Why the father of the internet is supporting this start-up
Larissa Holzki
Nov 08, 2025
Source:
Handelsblatt
Heidelberg. Vinton Cerf is a man for transformative technologies. In the early 1970s, the US computer scientist published the first version of the Internet Protocol. Looking back, he calls the vision of allowing machines in Los Angeles to interact with machines in Boston "seductive". Today, he has long been thinking in much larger dimensions: An "interplanetary extension" should enable Internet connections in space.
Meanwhile, the 82-year-old is supporting a young company that aims to help a technology as disruptive as his invention achieve new breakthroughs: The start-up ExpectedIT is working on a server architecture that makes the development of artificial intelligence faster and cheaper.

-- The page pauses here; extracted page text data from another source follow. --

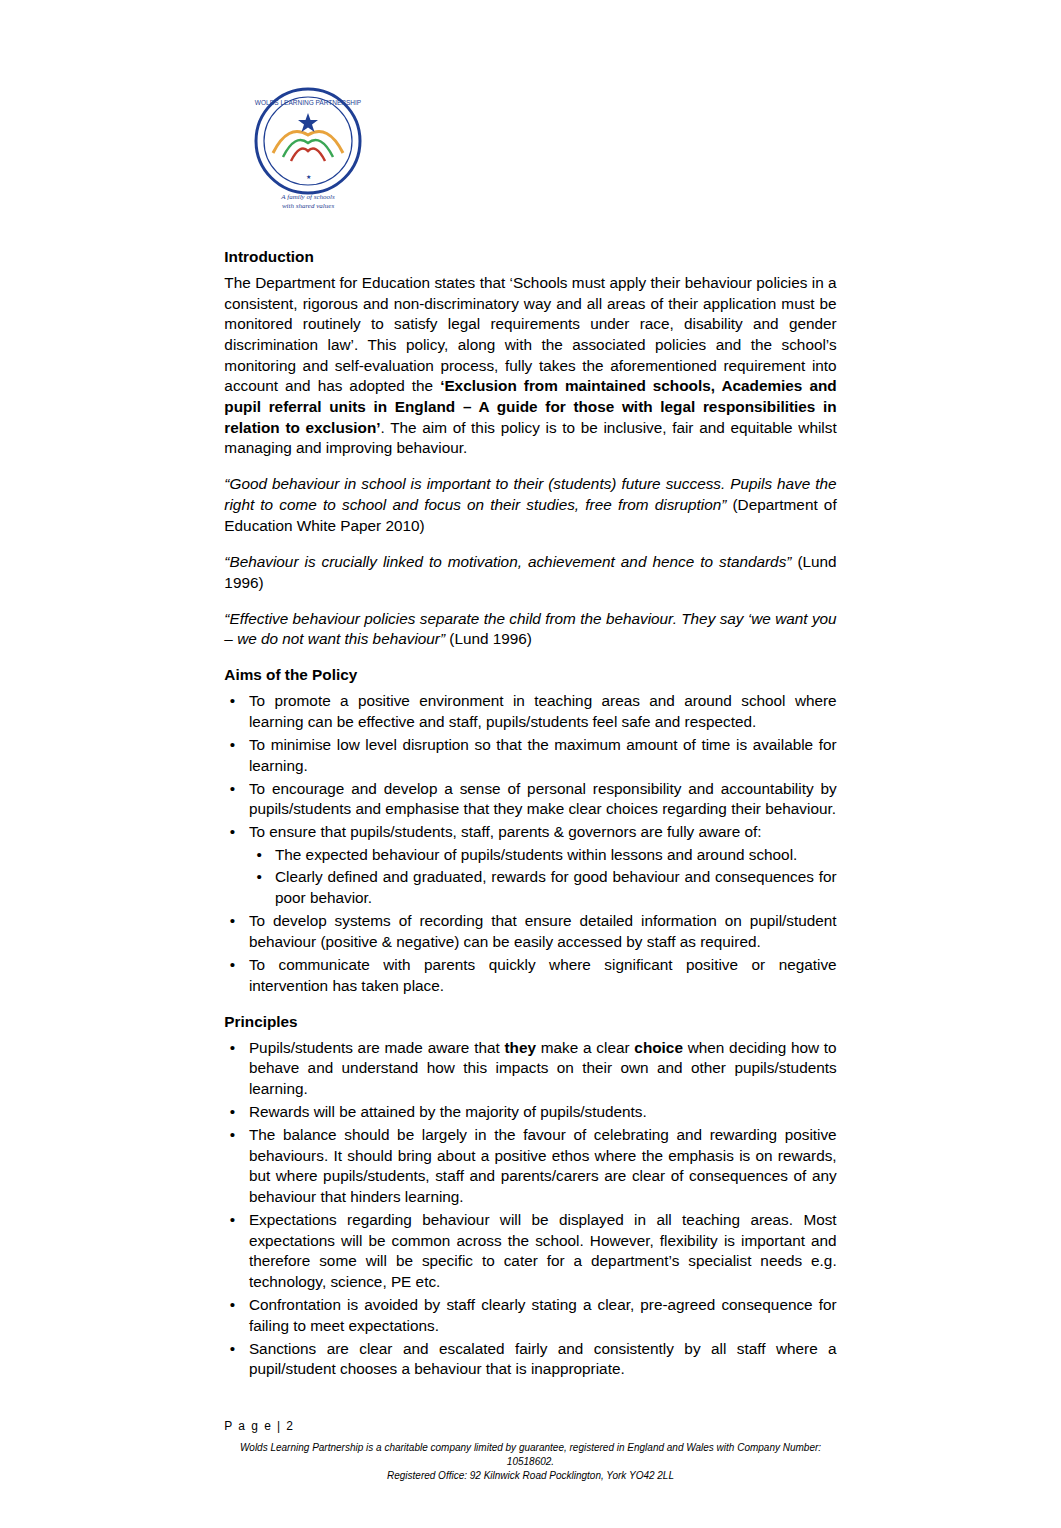WOLDS LEARNING PARTNERSHIP ★ A family of schools with shared values
Introduction
The Department for Education states that ‘Schools must apply their behaviour policies in a consistent, rigorous and non-discriminatory way and all areas of their application must be monitored routinely to satisfy legal requirements under race, disability and gender discrimination law’. This policy, along with the associated policies and the school’s monitoring and self-evaluation process, fully takes the aforementioned requirement into account and has adopted the ‘Exclusion from maintained schools, Academies and pupil referral units in England – A guide for those with legal responsibilities in relation to exclusion’. The aim of this policy is to be inclusive, fair and equitable whilst managing and improving behaviour.
“Good behaviour in school is important to their (students) future success. Pupils have the right to come to school and focus on their studies, free from disruption” (Department of Education White Paper 2010)
“Behaviour is crucially linked to motivation, achievement and hence to standards” (Lund 1996)
“Effective behaviour policies separate the child from the behaviour. They say ‘we want you – we do not want this behaviour” (Lund 1996)
Aims of the Policy
To promote a positive environment in teaching areas and around school where learning can be effective and staff, pupils/students feel safe and respected.
To minimise low level disruption so that the maximum amount of time is available for learning.
To encourage and develop a sense of personal responsibility and accountability by pupils/students and emphasise that they make clear choices regarding their behaviour.
To ensure that pupils/students, staff, parents & governors are fully aware of:
The expected behaviour of pupils/students within lessons and around school.
Clearly defined and graduated, rewards for good behaviour and consequences for poor behavior.
To develop systems of recording that ensure detailed information on pupil/student behaviour (positive & negative) can be easily accessed by staff as required.
To communicate with parents quickly where significant positive or negative intervention has taken place.
Principles
Pupils/students are made aware that they make a clear choice when deciding how to behave and understand how this impacts on their own and other pupils/students learning.
Rewards will be attained by the majority of pupils/students.
The balance should be largely in the favour of celebrating and rewarding positive behaviours. It should bring about a positive ethos where the emphasis is on rewards, but where pupils/students, staff and parents/carers are clear of consequences of any behaviour that hinders learning.
Expectations regarding behaviour will be displayed in all teaching areas. Most expectations will be common across the school. However, flexibility is important and therefore some will be specific to cater for a department’s specialist needs e.g. technology, science, PE etc.
Confrontation is avoided by staff clearly stating a clear, pre-agreed consequence for failing to meet expectations.
Sanctions are clear and escalated fairly and consistently by all staff where a pupil/student chooses a behaviour that is inappropriate.
P a g e | 2
Wolds Learning Partnership is a charitable company limited by guarantee, registered in England and Wales with Company Number: 10518602.
Registered Office: 92 Kilnwick Road Pocklington, York YO42 2LL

What Vinton Cerf still has in common with the founders is the location of the company founded in 2021: Esslingen am Neckar. Vinton Cerf studied just 15 kilometres away in the early 1960s: Stanford University had a branch in the village of Beutelsbach at the time. Handelsblatt met the Internet pioneer and ExpectedIT CEO Burkhard Steinmacher-Burow for a double interview in Heidelberg. Cerf said: "I have the feeling that today we are building the science fiction that I devoured 50 years ago."

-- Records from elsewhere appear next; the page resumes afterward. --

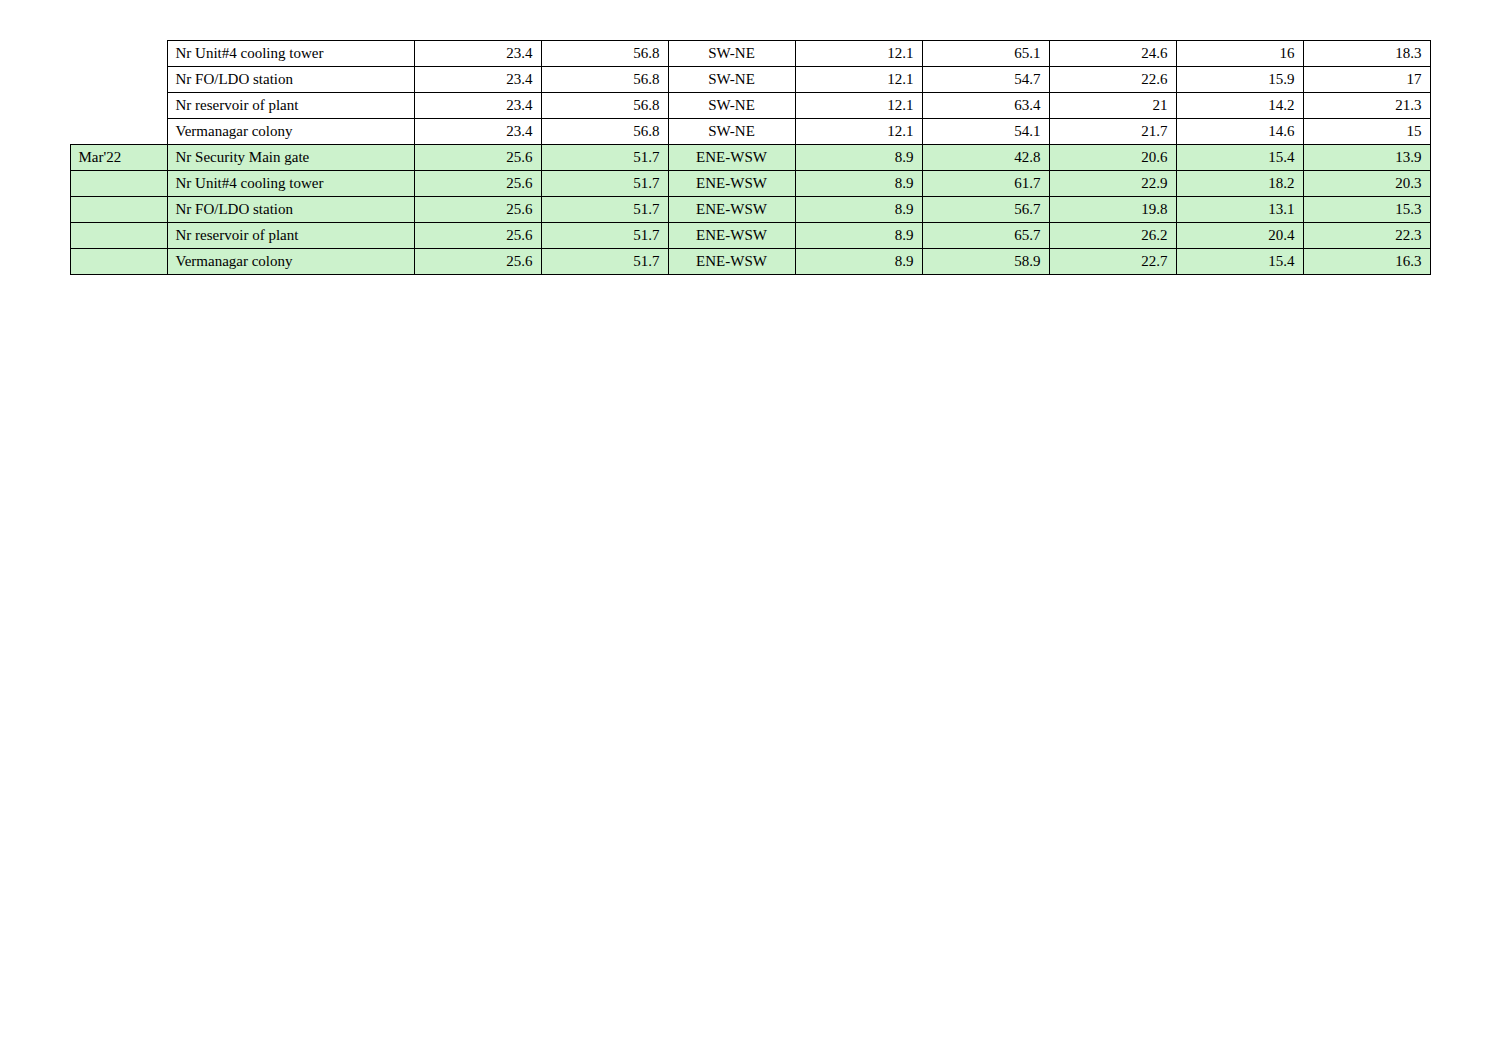| | Nr Unit#4 cooling tower | 23.4 | 56.8 | SW-NE | 12.1 | 65.1 | 24.6 | 16 | 18.3 |
| | Nr FO/LDO station | 23.4 | 56.8 | SW-NE | 12.1 | 54.7 | 22.6 | 15.9 | 17 |
| | Nr reservoir of plant | 23.4 | 56.8 | SW-NE | 12.1 | 63.4 | 21 | 14.2 | 21.3 |
| | Vermanagar colony | 23.4 | 56.8 | SW-NE | 12.1 | 54.1 | 21.7 | 14.6 | 15 |
| Mar'22 | Nr Security Main gate | 25.6 | 51.7 | ENE-WSW | 8.9 | 42.8 | 20.6 | 15.4 | 13.9 |
| | Nr Unit#4 cooling tower | 25.6 | 51.7 | ENE-WSW | 8.9 | 61.7 | 22.9 | 18.2 | 20.3 |
| | Nr FO/LDO station | 25.6 | 51.7 | ENE-WSW | 8.9 | 56.7 | 19.8 | 13.1 | 15.3 |
| | Nr reservoir of plant | 25.6 | 51.7 | ENE-WSW | 8.9 | 65.7 | 26.2 | 20.4 | 22.3 |
| | Vermanagar colony | 25.6 | 51.7 | ENE-WSW | 8.9 | 58.9 | 22.7 | 15.4 | 16.3 |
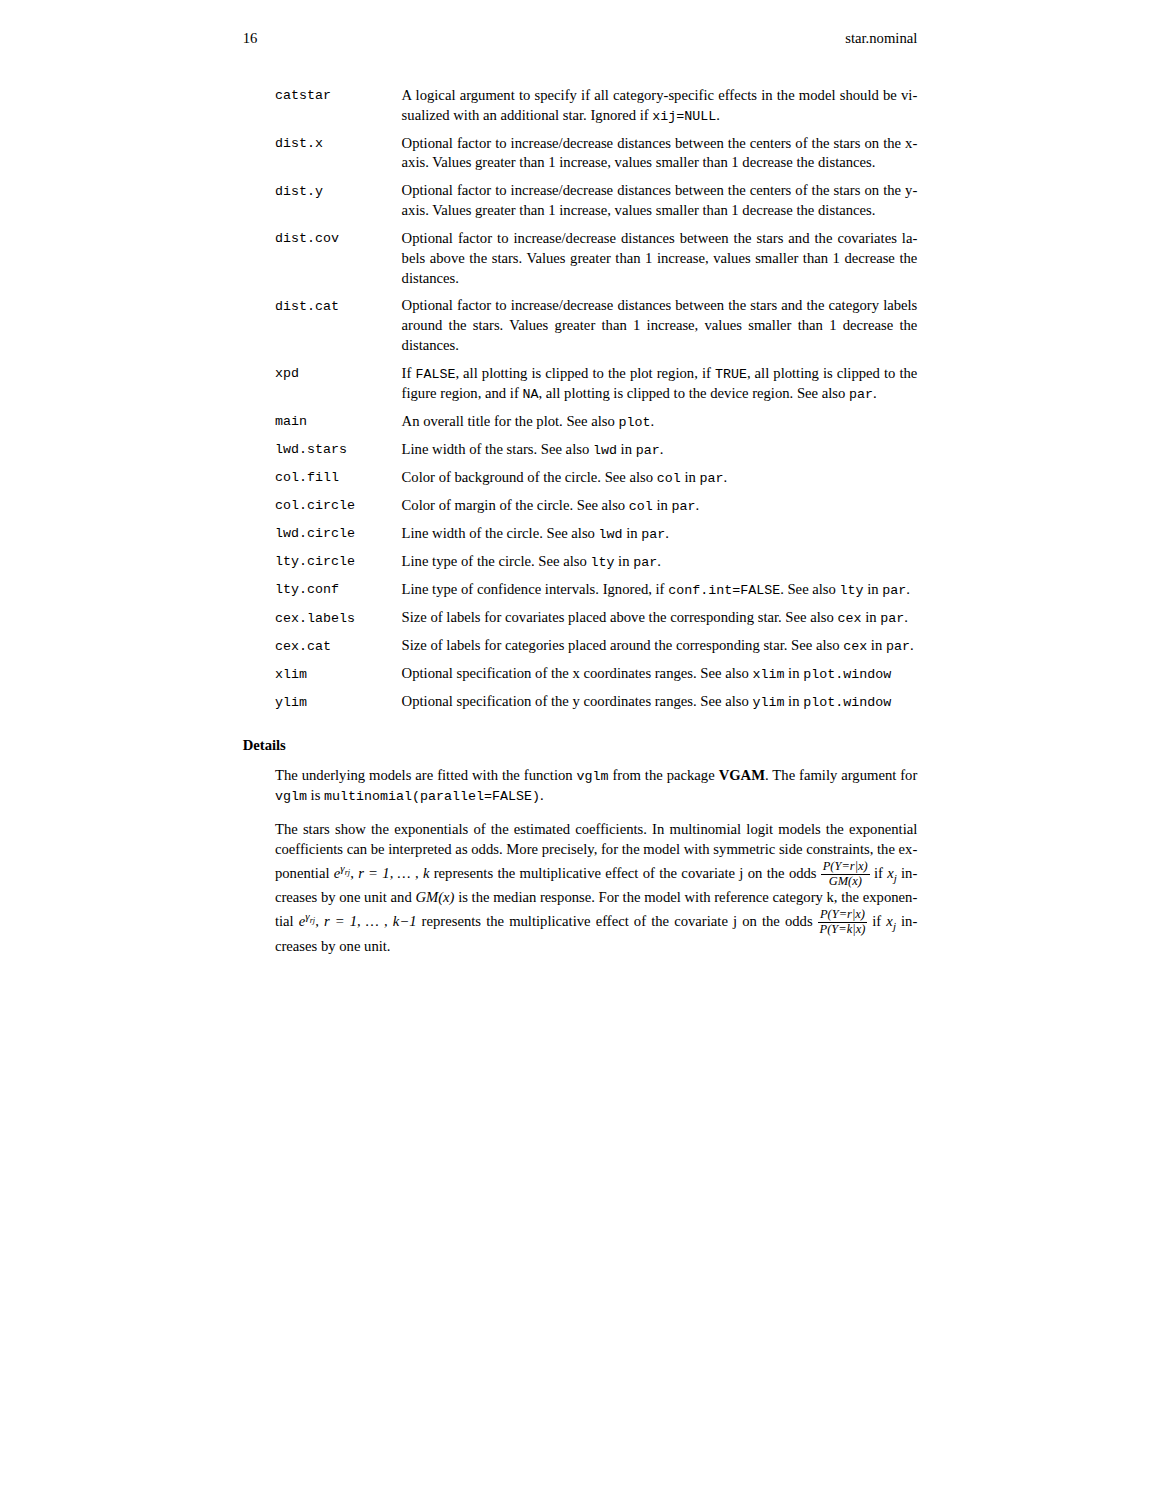16 star.nominal
catstar
A logical argument to specify if all category-specific effects in the model should be visualized with an additional star. Ignored if xij=NULL.
dist.x
Optional factor to increase/decrease distances between the centers of the stars on the x-axis. Values greater than 1 increase, values smaller than 1 decrease the distances.
dist.y
Optional factor to increase/decrease distances between the centers of the stars on the y-axis. Values greater than 1 increase, values smaller than 1 decrease the distances.
dist.cov
Optional factor to increase/decrease distances between the stars and the covariates labels above the stars. Values greater than 1 increase, values smaller than 1 decrease the distances.
dist.cat
Optional factor to increase/decrease distances between the stars and the category labels around the stars. Values greater than 1 increase, values smaller than 1 decrease the distances.
xpd
If FALSE, all plotting is clipped to the plot region, if TRUE, all plotting is clipped to the figure region, and if NA, all plotting is clipped to the device region. See also par.
main
An overall title for the plot. See also plot.
lwd.stars
Line width of the stars. See also lwd in par.
col.fill
Color of background of the circle. See also col in par.
col.circle
Color of margin of the circle. See also col in par.
lwd.circle
Line width of the circle. See also lwd in par.
lty.circle
Line type of the circle. See also lty in par.
lty.conf
Line type of confidence intervals. Ignored, if conf.int=FALSE. See also lty in par.
cex.labels
Size of labels for covariates placed above the corresponding star. See also cex in par.
cex.cat
Size of labels for categories placed around the corresponding star. See also cex in par.
xlim
Optional specification of the x coordinates ranges. See also xlim in plot.window
ylim
Optional specification of the y coordinates ranges. See also ylim in plot.window
Details
The underlying models are fitted with the function vglm from the package VGAM. The family argument for vglm is multinomial(parallel=FALSE).
The stars show the exponentials of the estimated coefficients. In multinomial logit models the exponential coefficients can be interpreted as odds. More precisely, for the model with symmetric side constraints, the exponential eγrj, r = 1, … , k represents the multiplicative effect of the covariate j on the odds P(Y=r|x) GM(x) if xj increases by one unit and GM(x) is the median response. For the model with reference category k, the exponential eγrj, r = 1, … , k−1 represents the multiplicative effect of the covariate j on the odds P(Y=r|x) P(Y=k|x) if xj increases by one unit.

Read the full interview here
Mr Cerf, Mr Steinmacher-Burow, today we want to talk about two digital revolutions: One began with the invention of the internet 50 years ago and has changed the way we do business, communicate and learn over the past few decades. We expect the other to bring similarly profound changes. You, Mr Cerf, are not only a contemporary witness to the Internet revolution, you are even considered one of its fathers. Is that an accurate description?
Vinton Cerf: Yes, that's it. Bob Kahn and I developed the original design in 1973. But we were smart enough to say: we can only do this if people who are even smarter than us are involved. And therein lay the success - we found people who wanted to realise this project.
The computer scientist Robert Elliot Kahn and you pursued an idea that sounded almost crazy at the time: computers should be able to communicate with each other over any distance.
Cerf: I remember sitting at Stanford and imagining a computer in Los Angeles interacting with a computer in Boston - and eventually, of course, with one here in Heidelberg or anywhere else in the world. That was tempting.
Can you explain in very simple terms what exactly your contribution was?
Cerf: You can imagine that Bob Kahn and I wanted to design a kind of road network for computers on which vehicles could drive. So we had to set rules: Build your cars and lorries no wider, longer or higher than this dimension - and no heavier. If you stick to these rules, you can use our roads. And by the way: please only drive on one side of the road at a time.
How does the whole thing work technically?
Cerf: The Internet is essentially about "packet switching", i.e. packet-switched communication. You can imagine such a packet as a postcard: It has a recipient address, a sender address and a content, i.e. something like the greeting on the card. Everything you know about postcards also applies to Internet packets.